When I was a young man, I followed the work here of then-Governor Terry Sanford, who later became my friend and colleague. Eighteen years ago, when I first started my career as Governor of Arkansas, my best mentor and friend was Jim Hunt. And he is still my mentor and friend. Dick Riley and I were laughing with Jim Hunt - we were together 18 years ago as the Governors of Arkansas, South Carolina, and North Carolina, and we were laughing that Jim was probably the only one of us who could still get elected Governor in our home States after 18 years. [Laughter] And I applaud him on that.
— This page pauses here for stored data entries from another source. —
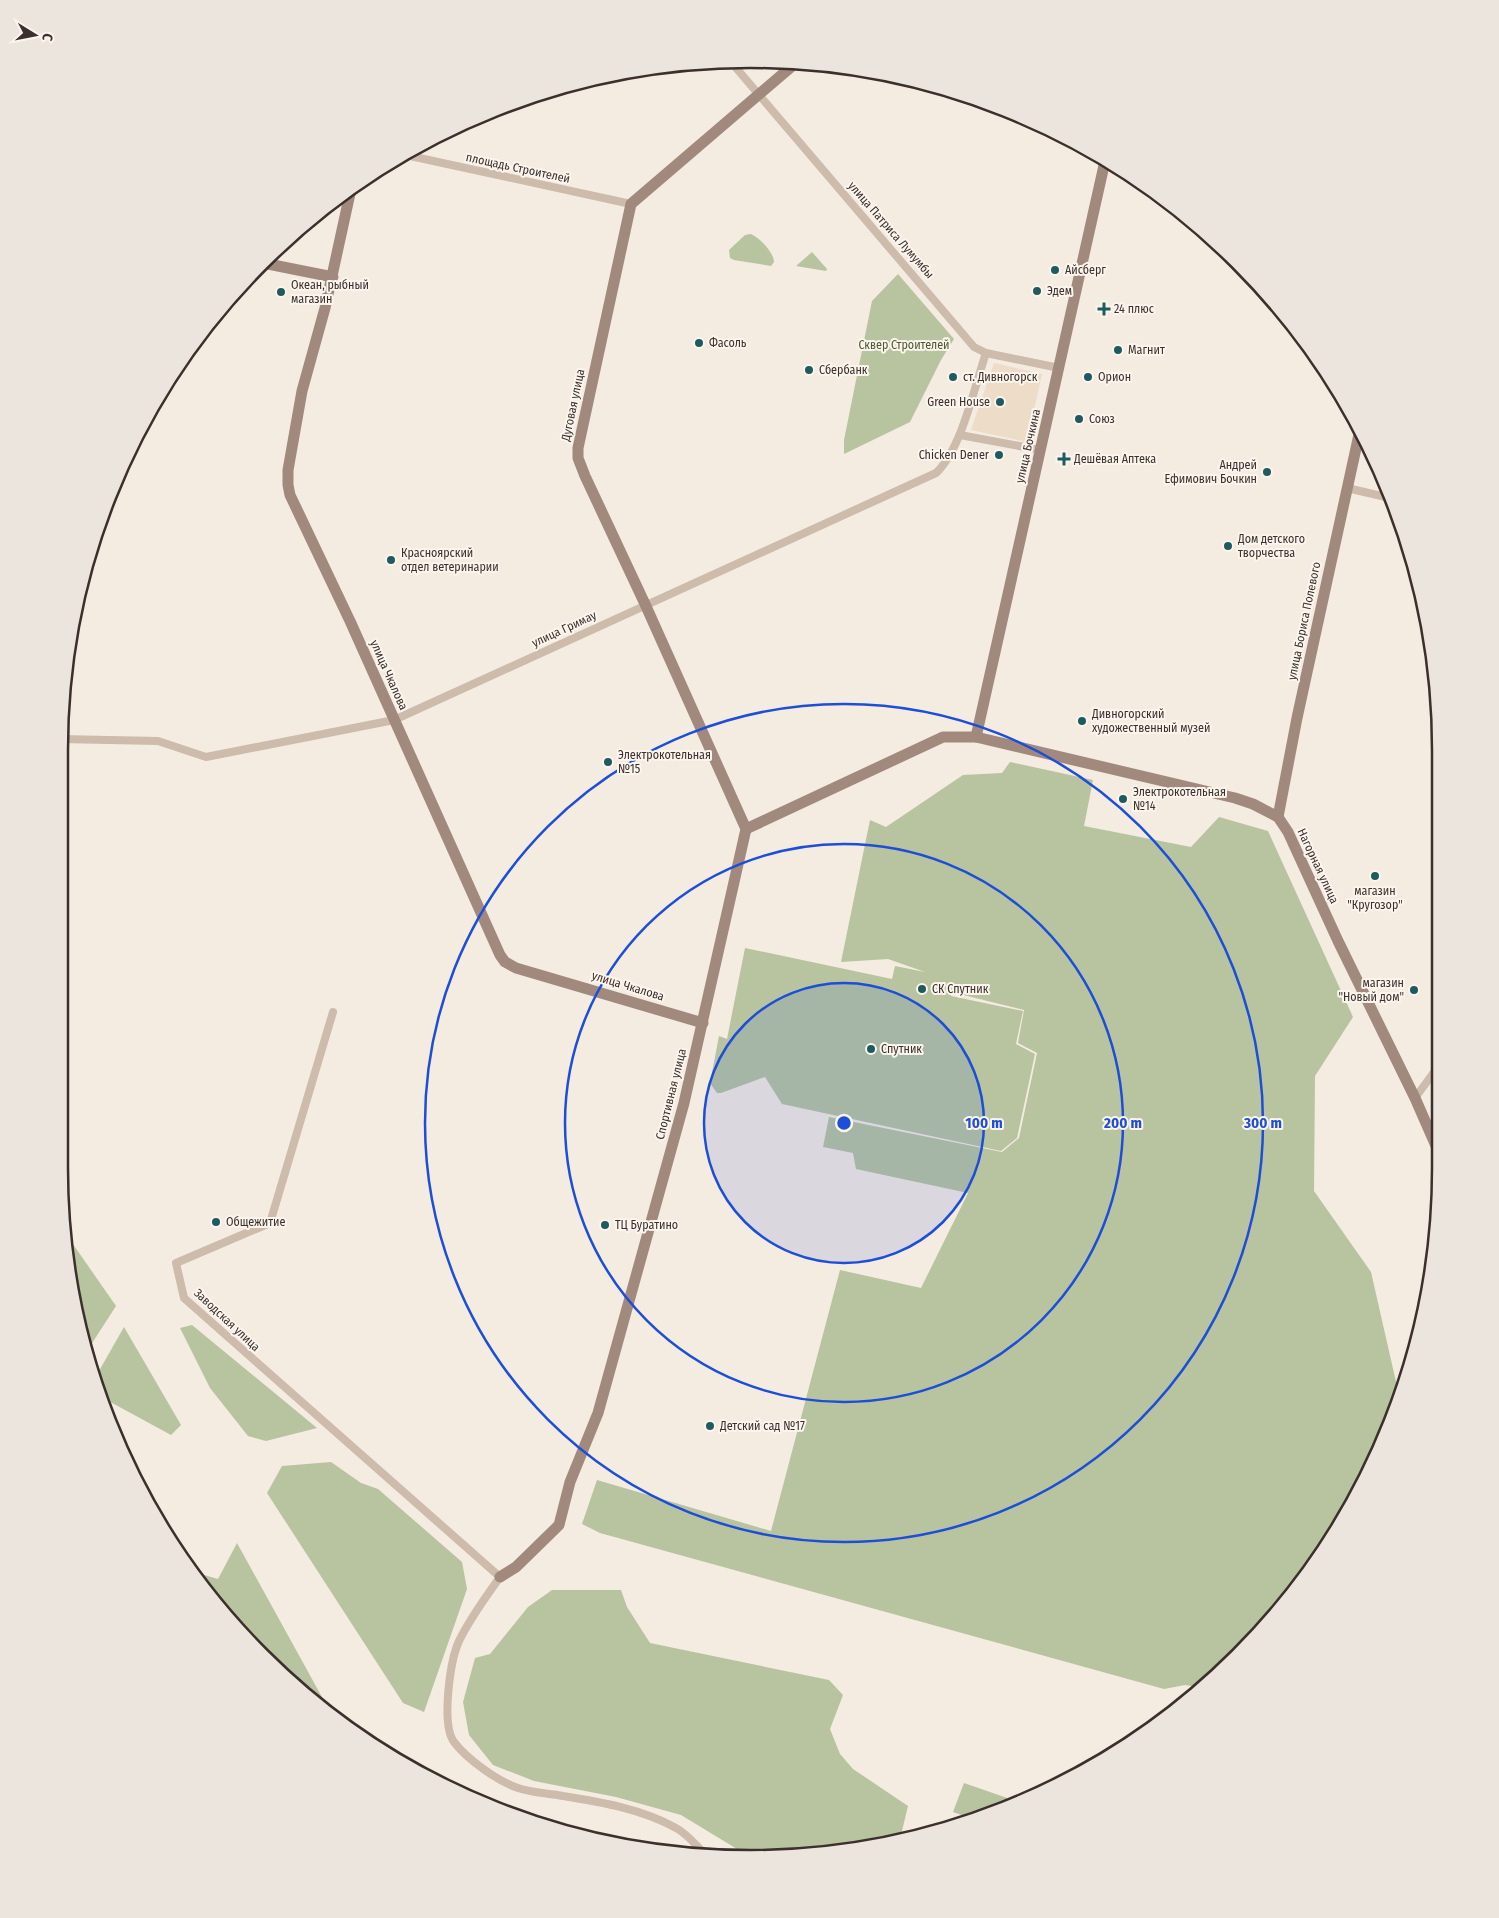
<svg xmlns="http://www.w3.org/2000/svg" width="1499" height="1918" viewBox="0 0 1499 1918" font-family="'Fira Sans Condensed',sans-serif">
<rect width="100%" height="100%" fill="#f4ebe1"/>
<g fill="#b8c4a0">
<path d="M751,234C760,238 774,253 774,262L771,266L734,260L730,258L729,250L745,235Z"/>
<path d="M812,252L827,269L826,271L796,266Z"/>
<path d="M898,274L954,339L941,360L910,422L844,454V440L872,301Z"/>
<path d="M1010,762L1093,780L1084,826L1191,847L1219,817L1268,831L1353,1017L1315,1076L1314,1191L1371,1272L1399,1395L1388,1433L1324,1552L1204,1688L1185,1685L1164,1689L600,1533L582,1524L597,1480L771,1531L840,1270L921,1288L968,1193L856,1169L853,1153L823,1147L829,1117L1002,1152L1019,1138L1037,1053L1018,1043L1024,1010L951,992V996L1023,1011L1016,1044L1035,1054L1017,1138L1001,1151L782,1104L765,1077L721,1093H717L710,1083L719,1036L727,1039L745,948L892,979L895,966L925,972L888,959L841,962L870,820L886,827L963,775L1002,773Z"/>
<path d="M68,1237L116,1306L85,1354L82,1348Z"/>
<path d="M192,1325L317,1428L266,1441L248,1436L210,1388L180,1328Z"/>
<path d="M124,1327L181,1425L171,1435L103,1398L95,1378Z"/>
<path d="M331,1462L361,1483L378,1489L462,1562L467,1589L424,1712L403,1703L267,1493L282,1466Z"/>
<path d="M237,1543L328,1708L261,1657L197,1573L218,1579Z"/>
<path d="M621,1590L627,1607L650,1643L829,1680L843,1695L830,1729L840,1754L853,1769L908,1806L900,1839L761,1858L737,1849L681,1815L616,1797L534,1781L493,1765L469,1735L463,1702L475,1658L490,1654L528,1607L552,1590Z"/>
<path d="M964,1783L1013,1800L970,1818L953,1812Z"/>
</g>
<path fill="#ecdcc8" d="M994,363L1042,374L1027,442L971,430Z"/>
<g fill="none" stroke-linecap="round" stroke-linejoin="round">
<g stroke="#cdbbac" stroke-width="8">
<path d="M731,62L974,347L986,353L1059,368"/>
<path d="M401,154L631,204"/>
<path d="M960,435L1041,450"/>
<path d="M1347,488L1390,498"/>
<path d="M60,739L158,741L206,757L394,720L936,473C962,448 974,388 986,353"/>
<path d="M333,1012L270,1223L176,1263L184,1298L500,1577C485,1598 470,1618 459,1641C450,1661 441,1724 454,1742C467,1759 497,1781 518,1788C532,1793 548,1793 563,1796C601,1802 642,1809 676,1828C686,1833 696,1845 704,1853"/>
<path d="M1415,1098L1440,1064"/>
</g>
<g stroke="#a18a7d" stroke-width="11">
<path d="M351,189L325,308L302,391L288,470V485L290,495L350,621L500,955L505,962L516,968L703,1023"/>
<path d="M263,263L333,277"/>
<path d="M976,737L1105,161"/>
<path d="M1278,817L1297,718L1360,430"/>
<path d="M746,829L645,604L585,476L578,458V448L631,204L798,61"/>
<path d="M500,1577L516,1567L559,1525L570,1482L598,1413L684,1103L746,829L943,737H976L1235,798L1253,804L1278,817L1288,832L1338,941L1415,1098L1440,1155"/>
</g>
</g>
<circle cx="844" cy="1123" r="140" fill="#1d4ed8" fill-opacity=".12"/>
<g fill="none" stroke="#1d4ed8" stroke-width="2.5">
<circle cx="844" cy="1123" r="140"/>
<circle cx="844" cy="1123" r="279"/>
<circle cx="844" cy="1123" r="419"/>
</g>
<g fill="#1f5a5e" stroke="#fbf5ee" stroke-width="2">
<circle cx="1055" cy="270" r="5"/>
<circle cx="1037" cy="291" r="5"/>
<circle cx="281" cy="292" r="5"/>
<path d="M1101.5 301.5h5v5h5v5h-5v5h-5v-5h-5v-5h5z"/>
<circle cx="699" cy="343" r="5"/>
<circle cx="1118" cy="350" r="5"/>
<circle cx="809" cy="370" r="5"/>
<circle cx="953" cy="377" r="5"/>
<circle cx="1088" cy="377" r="5"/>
<circle cx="1000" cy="402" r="5"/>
<circle cx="1079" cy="419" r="5"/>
<circle cx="999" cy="455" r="5"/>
<path d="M1061.5 451.5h5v5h5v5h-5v5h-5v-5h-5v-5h5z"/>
<circle cx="1267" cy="472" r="5"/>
<circle cx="1228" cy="546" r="5"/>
<circle cx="391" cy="560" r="5"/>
<circle cx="1082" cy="721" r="5"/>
<circle cx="608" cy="762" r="5"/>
<circle cx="1123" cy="799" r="5"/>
<circle cx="1375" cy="876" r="5"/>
<circle cx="922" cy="989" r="5"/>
<circle cx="1414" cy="990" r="5"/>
<circle cx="871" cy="1049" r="5"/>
<circle cx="216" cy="1222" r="5"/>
<circle cx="605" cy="1225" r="5"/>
<circle cx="710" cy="1426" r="5"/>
</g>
<g text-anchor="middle" stroke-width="4" stroke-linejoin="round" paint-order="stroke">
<g font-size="12" fill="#3b302b" stroke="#fbf5ee">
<text transform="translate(518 168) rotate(12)" y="4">площадь Строителей</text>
<text transform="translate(891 230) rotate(49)" y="4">улица Патриса Лумумбы</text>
<text transform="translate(573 405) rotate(-78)" y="4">Дуговая улица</text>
<text transform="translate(1028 446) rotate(-77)" y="4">улица Бочкина</text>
<text transform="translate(1304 621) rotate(-78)" y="4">улица Бориса Полевого</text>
<text transform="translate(564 629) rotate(-25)" y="4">улица Гримау</text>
<text transform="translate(389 675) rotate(66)" y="4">улица Чкалова</text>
<text transform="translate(1318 866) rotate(65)" y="4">Нагорная улица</text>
<text transform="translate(628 986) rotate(17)" y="4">улица Чкалова</text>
<text transform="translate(671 1094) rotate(-76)" y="4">Спортивная улица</text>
<text transform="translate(227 1320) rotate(43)" y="4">Заводская улица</text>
</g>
<g font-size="12" fill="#3b302b" stroke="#fbf5ee" text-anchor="start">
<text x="1065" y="274">Айсберг</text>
<text x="291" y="289">Океан, рыбный<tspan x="291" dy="14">магазин</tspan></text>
<text x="1047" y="295">Эдем</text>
<text x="1114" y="313">24 плюс</text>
<text x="709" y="347">Фасоль</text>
<text x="1128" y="354">Магнит</text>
<text x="819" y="374">Сбербанк</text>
<text x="963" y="381">ст. Дивногорск</text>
<text x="1098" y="381">Орион</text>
<text x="990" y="406" text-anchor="end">Green House</text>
<text x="1089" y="423">Союз</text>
<text x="989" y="459" text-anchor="end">Chicken Dener</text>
<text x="1074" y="463">Дешёвая Аптека</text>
<text x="1257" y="469" text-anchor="end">Андрей<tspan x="1257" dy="14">Ефимович Бочкин</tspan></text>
<text x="1238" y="543">Дом детского<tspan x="1238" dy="14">творчества</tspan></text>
<text x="401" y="557">Красноярский<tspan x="401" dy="14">отдел ветеринарии</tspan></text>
<text x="1092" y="718">Дивногорский<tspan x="1092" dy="14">художественный музей</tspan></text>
<text x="618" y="759">Электрокотельная<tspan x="618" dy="14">№15</tspan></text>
<text x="1133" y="796">Электрокотельная<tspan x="1133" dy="14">№14</tspan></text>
<text x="1375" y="895" text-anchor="middle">магазин<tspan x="1375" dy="14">"Кругозор"</tspan></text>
<text x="1404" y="987" text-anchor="end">магазин<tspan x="1404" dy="14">"Новый дом"</tspan></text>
<text x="932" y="993">СК Спутник</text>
<text x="881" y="1053">Спутник</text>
<text x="226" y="1226">Общежитие</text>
<text x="615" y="1229">ТЦ Буратино</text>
<text x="720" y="1430">Детский сад №17</text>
</g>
<g font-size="12" fill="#4a5a2e" stroke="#fbf5ee">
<text x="904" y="349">Сквер Строителей</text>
</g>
</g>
<path d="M0 0H1499V1918H0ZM750 68H750A682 682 0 0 1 1432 750V1168A682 682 0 0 1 750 1850H750A682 682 0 0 1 68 1168V750A682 682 0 0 1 750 68Z" fill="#ece5de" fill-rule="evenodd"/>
<path fill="none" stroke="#3b302b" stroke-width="2.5" d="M750 68H750A682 682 0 0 1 1432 750V1168A682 682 0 0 1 750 1850H750A682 682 0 0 1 68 1168V750A682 682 0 0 1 750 68Z"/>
<circle cx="844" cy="1123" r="8" fill="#1d4ed8" stroke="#fbf5ee" stroke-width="2.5"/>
<g font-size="15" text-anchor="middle" font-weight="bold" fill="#1d4ed8" stroke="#fbf5ee" stroke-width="4" stroke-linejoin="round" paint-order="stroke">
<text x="984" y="1128">100 m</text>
<text x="1123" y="1128">200 m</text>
<text x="1263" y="1128">300 m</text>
</g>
<g transform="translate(35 35) rotate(100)" stroke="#fbf5ee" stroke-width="4" paint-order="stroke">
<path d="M0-4L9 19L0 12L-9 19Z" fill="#3b302b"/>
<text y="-8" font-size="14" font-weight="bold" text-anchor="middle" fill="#3b302b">С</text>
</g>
</svg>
It was in Chapel Hill that the cornerstone was laid at our Nation's first publicly funded university, in Kitty Hawk where man first took to the skies. And today, North Carolina is an aeronautics and an air travel hub center for millions of people. Your State universities receive the highest level of funding for research and development in the Nation. You have connected more of your communities than any other State in the country to the information superhighway, something I'm trying to do for every classroom and library in America by the year 2000. The Research Triangle has one of the highest per capita concentrations of Ph.D.'s in the world, and you are clearly one of America's most dynamic centers of economic activity.

The most important thing about all this is not for me to brag on you, you know that already, but to emphasize the main point: These things do not happen by accident. They are the product of vision and disciplined, long-term effort.

Now our country faces the challenges of a new century, a whole new economy, a whole new way in which people will work and live and relate to each other here at home and around the world. It is driven by information and by technology. Its best hopes may be undermined by its darkest fears, by the old demons of racial and religious and ethnic hatreds, by terrorism and narcotrafficking and organized crime.